Taking Full Advantage of the Rogue’s Intelligent All-Wheel Drive Modes
When you get a Nissan Rogue with Intelligent All-Wheel Drive, you have access to a drive mode selector. This enables the vehicle to perform differently depending on the road conditions or terrain. Of course, with all-wheel drive, you still lack the traction control and torque distribution that you get with a four-wheel drive vehicle that comes with a transfer case. However, you can compensate for that with things like a lift kit for more ground clearance and better suspension travel, as well as better tires for improved grip.

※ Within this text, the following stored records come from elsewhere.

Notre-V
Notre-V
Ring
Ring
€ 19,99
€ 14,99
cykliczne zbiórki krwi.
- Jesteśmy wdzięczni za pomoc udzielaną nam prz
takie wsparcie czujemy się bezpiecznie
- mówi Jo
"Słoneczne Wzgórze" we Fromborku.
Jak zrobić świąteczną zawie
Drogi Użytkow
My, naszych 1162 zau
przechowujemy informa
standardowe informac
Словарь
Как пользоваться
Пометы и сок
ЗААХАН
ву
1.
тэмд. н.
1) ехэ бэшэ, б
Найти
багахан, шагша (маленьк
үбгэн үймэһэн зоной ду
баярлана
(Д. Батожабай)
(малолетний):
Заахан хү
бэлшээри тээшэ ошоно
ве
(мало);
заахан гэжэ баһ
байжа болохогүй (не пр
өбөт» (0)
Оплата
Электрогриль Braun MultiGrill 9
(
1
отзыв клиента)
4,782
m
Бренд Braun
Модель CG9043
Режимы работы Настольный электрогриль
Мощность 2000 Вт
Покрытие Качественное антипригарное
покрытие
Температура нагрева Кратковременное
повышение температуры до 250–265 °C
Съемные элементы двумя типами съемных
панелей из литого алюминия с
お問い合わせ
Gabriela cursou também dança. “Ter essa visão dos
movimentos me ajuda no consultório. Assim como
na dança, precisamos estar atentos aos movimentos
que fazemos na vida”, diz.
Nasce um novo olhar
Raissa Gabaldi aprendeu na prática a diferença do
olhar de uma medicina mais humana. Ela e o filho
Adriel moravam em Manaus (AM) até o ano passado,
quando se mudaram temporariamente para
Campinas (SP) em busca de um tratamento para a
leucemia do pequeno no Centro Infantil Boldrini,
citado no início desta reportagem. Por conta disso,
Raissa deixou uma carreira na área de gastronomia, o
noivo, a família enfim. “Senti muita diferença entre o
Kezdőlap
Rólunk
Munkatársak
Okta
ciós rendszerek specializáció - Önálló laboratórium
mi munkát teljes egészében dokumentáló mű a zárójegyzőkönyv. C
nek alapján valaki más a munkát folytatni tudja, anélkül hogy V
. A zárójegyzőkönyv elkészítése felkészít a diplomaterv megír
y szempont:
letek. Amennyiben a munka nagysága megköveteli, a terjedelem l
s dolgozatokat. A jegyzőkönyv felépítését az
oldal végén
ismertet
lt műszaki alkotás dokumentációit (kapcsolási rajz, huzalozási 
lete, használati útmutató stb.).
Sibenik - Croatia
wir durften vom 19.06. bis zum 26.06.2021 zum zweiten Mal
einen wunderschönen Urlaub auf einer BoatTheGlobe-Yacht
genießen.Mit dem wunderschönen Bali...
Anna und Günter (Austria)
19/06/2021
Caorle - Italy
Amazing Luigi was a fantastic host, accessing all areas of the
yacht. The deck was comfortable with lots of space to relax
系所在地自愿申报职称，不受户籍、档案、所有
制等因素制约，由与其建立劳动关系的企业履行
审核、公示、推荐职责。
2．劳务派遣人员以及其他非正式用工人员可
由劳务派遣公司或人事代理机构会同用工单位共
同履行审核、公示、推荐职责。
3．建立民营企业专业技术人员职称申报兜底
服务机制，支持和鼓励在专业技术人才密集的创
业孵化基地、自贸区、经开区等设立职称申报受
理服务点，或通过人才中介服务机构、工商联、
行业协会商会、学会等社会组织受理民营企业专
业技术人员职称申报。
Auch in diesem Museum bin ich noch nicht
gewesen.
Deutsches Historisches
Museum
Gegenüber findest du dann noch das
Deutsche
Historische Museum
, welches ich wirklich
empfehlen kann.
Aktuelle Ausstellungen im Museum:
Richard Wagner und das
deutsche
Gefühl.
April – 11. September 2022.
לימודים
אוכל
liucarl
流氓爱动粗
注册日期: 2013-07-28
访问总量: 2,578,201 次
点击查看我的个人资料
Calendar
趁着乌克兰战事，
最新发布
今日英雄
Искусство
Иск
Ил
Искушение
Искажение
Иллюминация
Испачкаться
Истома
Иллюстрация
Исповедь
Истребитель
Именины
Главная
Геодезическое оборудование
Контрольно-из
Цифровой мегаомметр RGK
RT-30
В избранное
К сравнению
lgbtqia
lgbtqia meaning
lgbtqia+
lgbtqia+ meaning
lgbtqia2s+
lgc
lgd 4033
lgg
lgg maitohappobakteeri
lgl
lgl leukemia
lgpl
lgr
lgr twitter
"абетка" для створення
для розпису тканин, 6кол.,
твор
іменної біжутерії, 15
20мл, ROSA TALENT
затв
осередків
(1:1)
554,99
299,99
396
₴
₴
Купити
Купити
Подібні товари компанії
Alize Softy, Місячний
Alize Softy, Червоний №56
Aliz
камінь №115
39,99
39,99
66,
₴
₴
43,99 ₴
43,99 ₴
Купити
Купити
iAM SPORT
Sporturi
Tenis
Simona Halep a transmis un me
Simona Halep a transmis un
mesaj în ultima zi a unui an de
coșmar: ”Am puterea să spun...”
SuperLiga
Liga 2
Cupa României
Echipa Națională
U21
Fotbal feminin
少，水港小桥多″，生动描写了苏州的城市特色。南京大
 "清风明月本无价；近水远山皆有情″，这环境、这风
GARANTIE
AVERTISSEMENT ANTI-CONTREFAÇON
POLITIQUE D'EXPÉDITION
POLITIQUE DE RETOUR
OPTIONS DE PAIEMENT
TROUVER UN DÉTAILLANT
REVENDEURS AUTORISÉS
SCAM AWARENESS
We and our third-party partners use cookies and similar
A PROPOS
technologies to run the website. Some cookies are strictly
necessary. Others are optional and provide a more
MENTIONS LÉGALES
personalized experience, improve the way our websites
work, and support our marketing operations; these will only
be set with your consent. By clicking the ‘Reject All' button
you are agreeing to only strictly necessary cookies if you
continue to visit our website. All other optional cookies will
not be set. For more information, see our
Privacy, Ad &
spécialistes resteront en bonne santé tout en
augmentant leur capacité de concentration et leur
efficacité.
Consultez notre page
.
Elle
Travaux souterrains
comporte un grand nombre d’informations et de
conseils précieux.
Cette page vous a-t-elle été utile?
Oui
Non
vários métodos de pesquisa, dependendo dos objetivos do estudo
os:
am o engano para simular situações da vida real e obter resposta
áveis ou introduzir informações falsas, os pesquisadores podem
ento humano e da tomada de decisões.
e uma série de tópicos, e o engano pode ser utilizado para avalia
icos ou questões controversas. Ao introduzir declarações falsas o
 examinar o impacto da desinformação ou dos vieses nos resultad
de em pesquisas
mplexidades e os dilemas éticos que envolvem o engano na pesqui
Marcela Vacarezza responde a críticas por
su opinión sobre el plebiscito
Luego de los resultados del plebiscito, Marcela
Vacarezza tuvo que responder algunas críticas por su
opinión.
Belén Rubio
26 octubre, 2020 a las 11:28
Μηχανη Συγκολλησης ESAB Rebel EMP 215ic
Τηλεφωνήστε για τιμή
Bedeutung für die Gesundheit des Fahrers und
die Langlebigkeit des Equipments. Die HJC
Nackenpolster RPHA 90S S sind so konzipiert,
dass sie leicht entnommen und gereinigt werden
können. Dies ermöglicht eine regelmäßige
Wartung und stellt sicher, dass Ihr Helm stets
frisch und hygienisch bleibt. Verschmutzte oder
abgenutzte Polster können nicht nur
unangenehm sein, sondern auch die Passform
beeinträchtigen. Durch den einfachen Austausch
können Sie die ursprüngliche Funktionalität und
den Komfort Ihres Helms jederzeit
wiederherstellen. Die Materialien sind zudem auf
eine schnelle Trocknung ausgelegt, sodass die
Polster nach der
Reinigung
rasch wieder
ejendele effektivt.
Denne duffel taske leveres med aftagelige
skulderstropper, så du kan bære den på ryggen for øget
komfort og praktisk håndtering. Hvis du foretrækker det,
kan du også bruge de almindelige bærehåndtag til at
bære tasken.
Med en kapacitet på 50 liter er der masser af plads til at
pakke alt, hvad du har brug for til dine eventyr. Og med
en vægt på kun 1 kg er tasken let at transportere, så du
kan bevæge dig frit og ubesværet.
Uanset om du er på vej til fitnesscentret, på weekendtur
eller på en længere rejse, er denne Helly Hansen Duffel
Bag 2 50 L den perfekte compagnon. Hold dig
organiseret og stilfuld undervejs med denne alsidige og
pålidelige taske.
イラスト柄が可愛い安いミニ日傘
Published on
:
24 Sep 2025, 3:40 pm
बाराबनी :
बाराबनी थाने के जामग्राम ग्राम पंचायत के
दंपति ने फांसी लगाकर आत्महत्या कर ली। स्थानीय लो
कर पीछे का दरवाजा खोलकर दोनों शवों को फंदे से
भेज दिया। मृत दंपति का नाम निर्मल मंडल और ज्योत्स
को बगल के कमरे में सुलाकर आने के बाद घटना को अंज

The Intelligent All-Wheel Drive iterations of the Rogue feature five different drive modes, including Off-Road Mode, Snow Mode, Auto Mode, Eco Mode, and Sport Mode. While Auto, Eco, and Sport will be put to good use while traveling on the road, highways, or commuting to and from a destination, the Snow Mode and Off-Road Mode will certainly find themselves being more useful for those who have a lift kit and all-terrain tires. With the modes capable of dialing in the traction and the vehicle kitted out to take advantage of those features, you could experience some heightened enjoyment out of a lifted Rogue, whether you get an already kitted out version from a Nissan Rogue dealership or do the outfitting yourself.
A Lifted Rogue Is No Longer Just a Dream
While the Rogue isn’t about to be the most kitted-out adventure vehicle on the market (at least, not yet), you can still modify it to maximize its capabilities with a lift kit. It may require a little research and legwork on your part to find a kit and a dealer to install it, but it’ll be worth it.